- The Dish: Flammekueche, an Alsatian pizza, topped with fromage blanc or crème fraiche
- The Place: Amelie, launching in Cambridge in August
- The Chef: Regis Crepy
What? Hailing from Alsace, a historical region in eastern France on the Rhine River, the flammekueche is one of France’s favourite regional foods.
Flammekueche translates to ‘flame cake,’ but there is no fire or cake actually involved. Instead, it’s a cross between a savoury tart and pizza, with a thin sheet of unleavened dough spread generously with fromage blanc or crème fraiche and often topped with slivered onions and bacon.
Other versions come with Emmental cheese or thinly sliced mushrooms. Because the dough is unleavened, there is no need to wait for it to rise, meaning it’s quick to make. There are also sweet dessert pizzas that come with apples and cinnamon or blueberries.
The meal is also known as ‘plat du pauvre’ or 'dish of the poor,' as it was traditionally made on days when bread was baked and villagers would be testing the heat of the oven.
The flammekueche is usually eaten as a first course in the region, cut into squares and shared as part of a larger feast.
Where? Bringing this speciality to the UK is French-born restaurateur Regis Crepy, who has owned three successful Suffolk restaurants, including the Great House in Lavenham, which he ran for over 30 years. His son, Alex, will also be joining the venture, having worked as a managing partner at Gaucho Group.
While traditional toppings like thinly sliced onions and lardons will be offered, more contemporary options will also be on the menu.
This will include beetroot, goat's cheese and honey; parma ham; avocado and salmon; and pulled pork. Ingredients will be sourced from local suppliers.
Why? The popularity of pizza isn’t going anywhere, but increasingly people are looking for something different, with restaurants opening in London with a range of takes on the classic.
Unlike the typical Italian Neapolitan pizza, flammekueche isn’t topped with tomato sauce.
But it’s not just the sauce that is getting a pizza makeover.

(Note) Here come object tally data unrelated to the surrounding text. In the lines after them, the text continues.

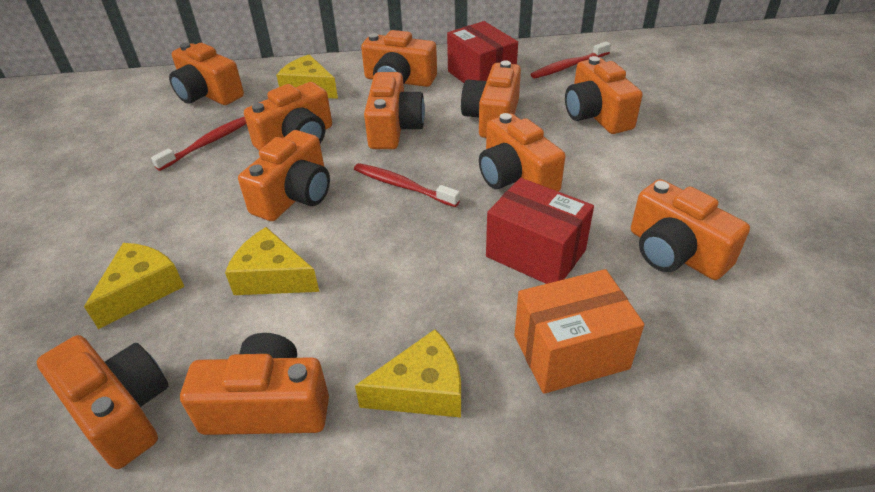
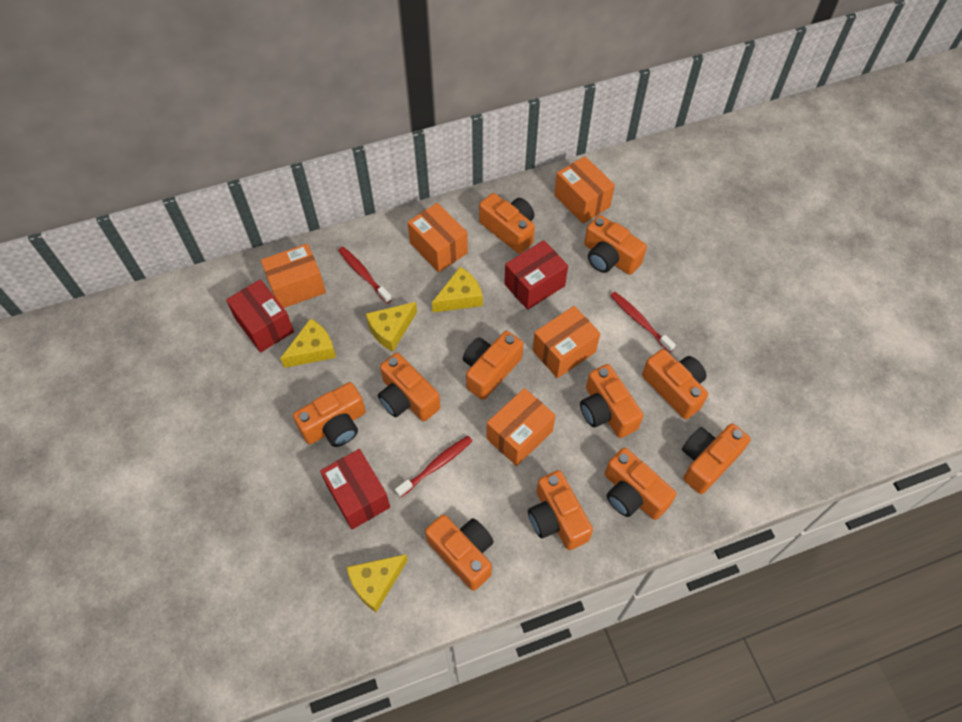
orange box: 1 -> 5
red box: 2 -> 3

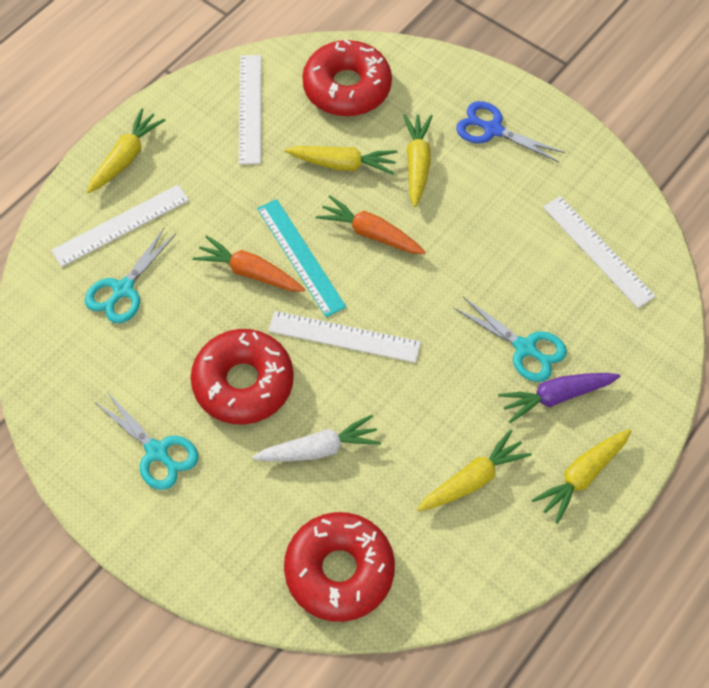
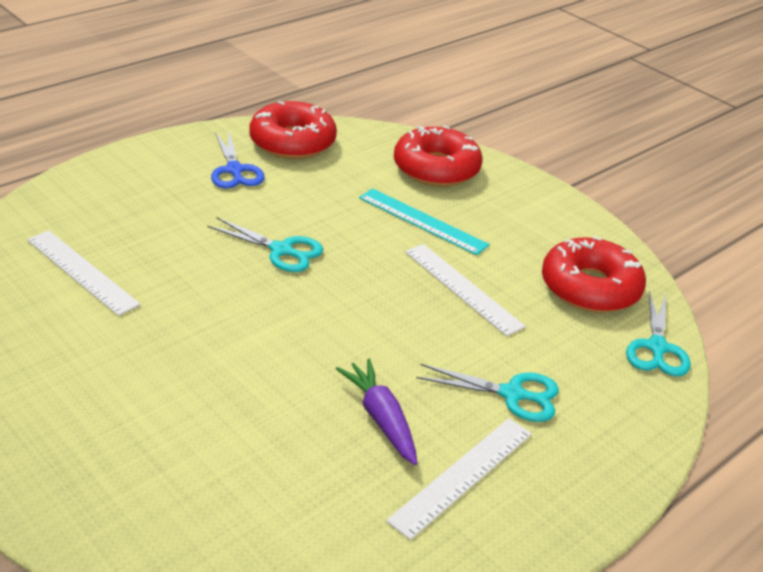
orange carrot: 2 -> 0
white carrot: 1 -> 0
white ruler: 4 -> 3
yellow carrot: 5 -> 0

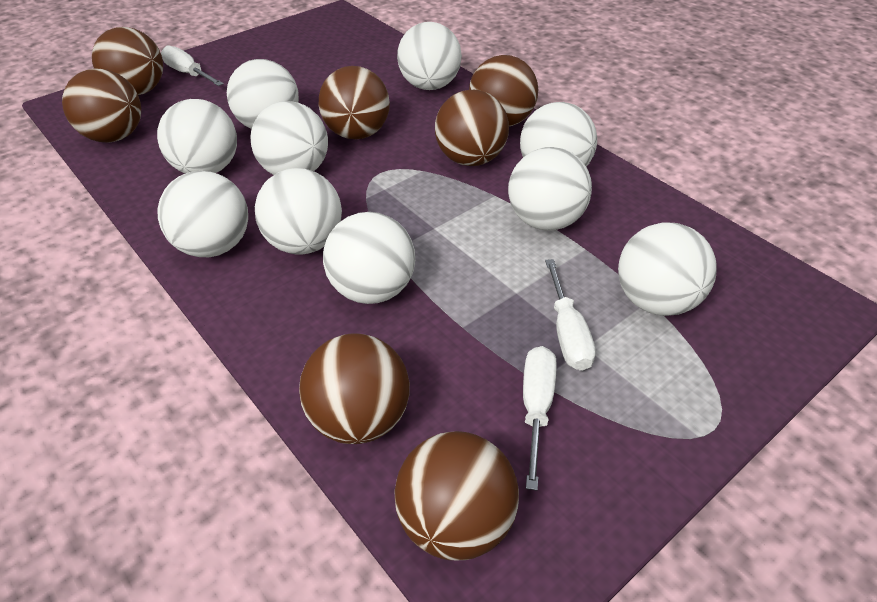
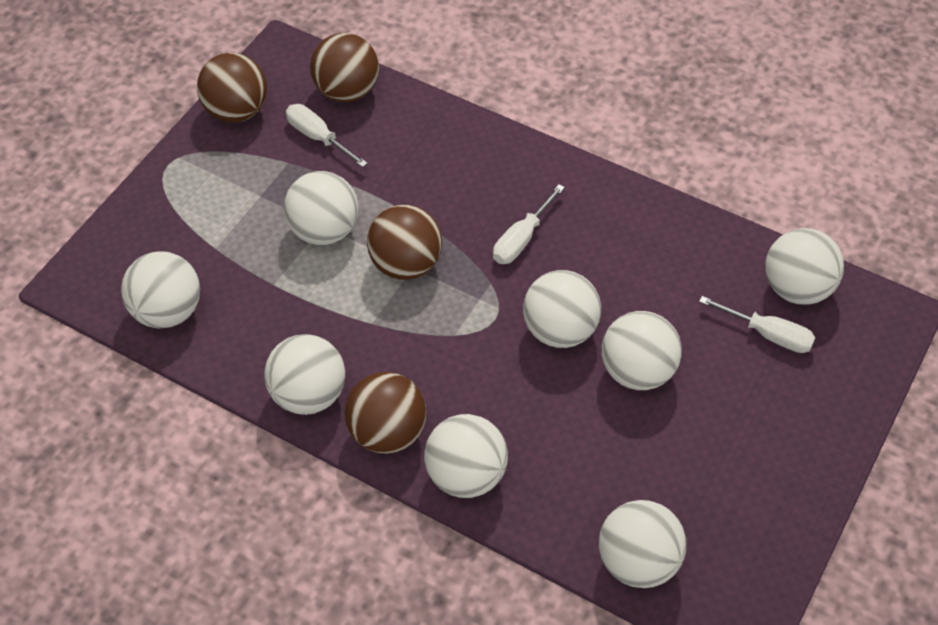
brown ball: 7 -> 4
white ball: 10 -> 8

Pickywops is experimenting with vegan pizza and alternative bases made from hemp and spirulina, while international import The Lebanese Bakery recently opened in Covent Garden specialising in manoush – Lebanese flatbread that is baked in ovens and often slathered with za’atar or labneh (a tangy thick yoghurt). Chain Paramount Lebanese Kitchen also landed on UK shores in April and is offering the pizza.
Meanwhile, the latest Temper restaurant takes inspiration from American pizza with a deep-pan Detroit version with focaccia-esque bottom and cheese crust, covered in goat ragu or goat salami.